Scene geometry reasoning data:
^^^^
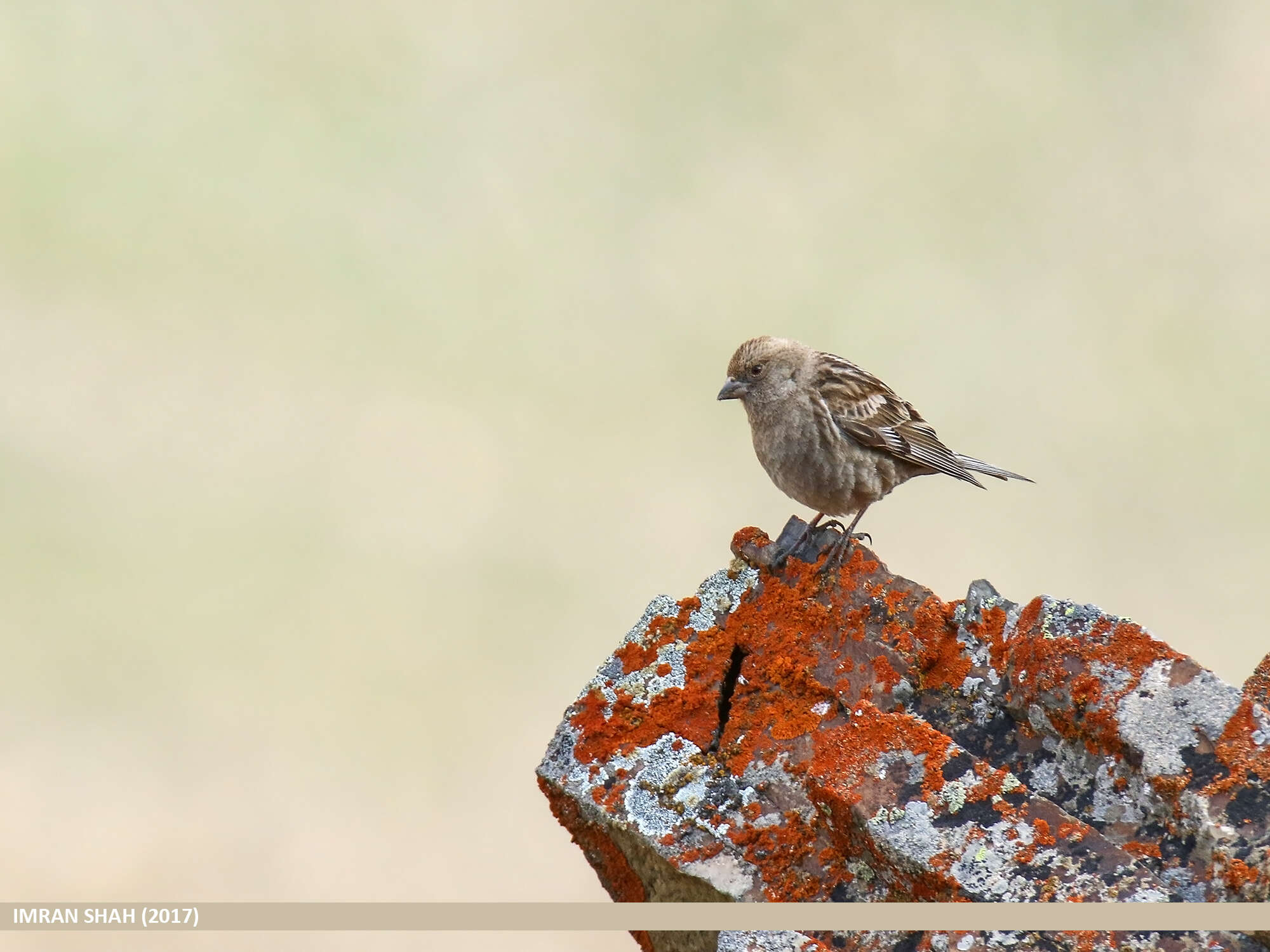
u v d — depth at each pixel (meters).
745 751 9.53
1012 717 9.20
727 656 9.98
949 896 8.28
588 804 9.49
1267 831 8.05
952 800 8.54
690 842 9.22
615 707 9.85
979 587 9.71
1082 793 8.73
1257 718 8.40
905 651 9.62
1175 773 8.36
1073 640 8.96
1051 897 8.09
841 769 8.81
^^^^
Problem statement:
Beginning with the line that contains "1012 717 9.20", set down every line through the end of the data without change.

Solution for this exercise:
1012 717 9.20
727 656 9.98
949 896 8.28
588 804 9.49
1267 831 8.05
952 800 8.54
690 842 9.22
615 707 9.85
979 587 9.71
1082 793 8.73
1257 718 8.40
905 651 9.62
1175 773 8.36
1073 640 8.96
1051 897 8.09
841 769 8.81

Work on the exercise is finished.